Careful students of climate, the Gehringers initially planted (or retained some vines already planted) white varieties judged either to be winter hardy (such as Verdelet and Riesling) or sufficiently early ripening (like Schönburger) to be picked long before frost hit the vineyards. In the Okanagan’s previous 50 or 60 years of grape growing, hard freezes had a habit of devastating the vines every seven to 10 years. The Gehringer brothers were not taking a chance with risky varieties. Their caution seemed warranted in 1983 when a hard winter damaged many of their Schönburger vines.
As well, the varieties planted were those they had worked with in Germany. Walter, for example, apprenticed at the Guntrum winery on the Rhine. Their training enabled the brothers to launch with white wines, typically Germanic in style, that were clean, fresh, fruity and consistently appealing. Success came quickly. A few years after Gehringer Brothers opened, the federal government did a tasting to select wines for Canadian embassies. The brothers submitted five wines and all were chosen.
When the brothers bought the adjoining half of their peninsula in 1995 (which they call the Dry Rock Vineyard), it still was planted largely with hybrid varieties.

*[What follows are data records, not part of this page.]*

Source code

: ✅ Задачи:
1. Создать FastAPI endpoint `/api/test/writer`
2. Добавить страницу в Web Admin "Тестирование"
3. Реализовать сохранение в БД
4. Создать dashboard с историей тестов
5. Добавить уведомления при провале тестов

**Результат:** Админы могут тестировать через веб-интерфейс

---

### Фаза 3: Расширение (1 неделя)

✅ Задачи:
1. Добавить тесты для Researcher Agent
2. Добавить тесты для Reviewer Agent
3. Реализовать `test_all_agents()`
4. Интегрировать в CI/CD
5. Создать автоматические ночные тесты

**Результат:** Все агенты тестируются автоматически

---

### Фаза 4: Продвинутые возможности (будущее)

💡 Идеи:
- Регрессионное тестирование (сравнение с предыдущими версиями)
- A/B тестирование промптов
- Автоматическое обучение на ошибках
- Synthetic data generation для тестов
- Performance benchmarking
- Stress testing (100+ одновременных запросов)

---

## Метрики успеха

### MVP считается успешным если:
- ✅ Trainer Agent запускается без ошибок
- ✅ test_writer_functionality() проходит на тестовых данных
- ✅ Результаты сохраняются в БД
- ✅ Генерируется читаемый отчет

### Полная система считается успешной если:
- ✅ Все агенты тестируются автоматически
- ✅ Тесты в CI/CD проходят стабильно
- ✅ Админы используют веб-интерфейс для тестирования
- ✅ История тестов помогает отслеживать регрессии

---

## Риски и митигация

They replanted, but not with German varieties; instead, they filled the vineyard with such French vines as Chardonnay, Sauvignon Blanc, Cabernet Franc, Cabernet Sauvignon and Merlot.
This decision, while somewhat market driven, resulted from the brothers noting that the Okanagan climate is warming and the French varieties no longer are as risky as they once were. Today, there is plenty of data and research to support that. A decade ago, the Gehringers were among the first in the valley to pick up on the warming trend.
Today, the Gehringer Brothers portfolio is remarkably broad. The Germanic whites with which they made their initial reputation remain in the vineyard and remain popular. In fact, Walter believes that the warmer winters have extended the longevity of the vines. He once expected he would start replanting when vines reach 25 or so years but, since there is no sign of declining productivity, he has no idea when he will need to replant.
At the same time, the French vines are performing very well. The Dry Rock Sauvignon Blanc, for example, is as crisp and refreshingly zesty as a New Zealand Sauvignon Blanc.
In recent years, the quality of the fruit from their vineyards has enabled the Gehringers to launch reserve tier wines, designated Optimum.
Predictably, the wines, if understated, are delicious – and priced slightly lower than everyone else’s reserve wines.
The following are my notes of Gehringer Brothers current releases (all wines are VQA – Okanagan Valley):
Gehringer Brothers, Riesling Dry 2005 ($12.99)
Two decades of making wine in British Columbia have not caused the brothers to forget what they learned about making Riesling in German. They make delicate Rieslings like this, with fragrant aromas and flavours of peaches and citrus. The wine’s fruity finish disguises its dryness – there is no austerity in the structure. Clean and fresh, this is a charming Riesling. 88 points.
Gehringer Brothers, Riesling Classic 2005 ($12.99)
This is the same base wine as the dry Riesling, with a similar floral fragrance. The flavours show more peaches, less citrus and the palate is fuller, all because this wine has about 16 grams of residual sugar per litre. This wine, an ideal aperitif, is just as popular with Gehringer consumers as the dry version. Nearly half of Gehringer’s consumers choose this style; the other half want dry Riesling. 88.
Gehringer Brothers, Private Reserve Riesling 2005 ($14.99)
A wine with more intensity, more mineral and more citrus than the other Gehringer Rieslings, this reflects what Walter calls “the Nth degree of farming” his estate-grown Riesling. Finished in stainless steel (like most of Gehringer white wines), this Riesling shows weighty, concentrated flavours of citrus and nectarine, with a dry finish. 89.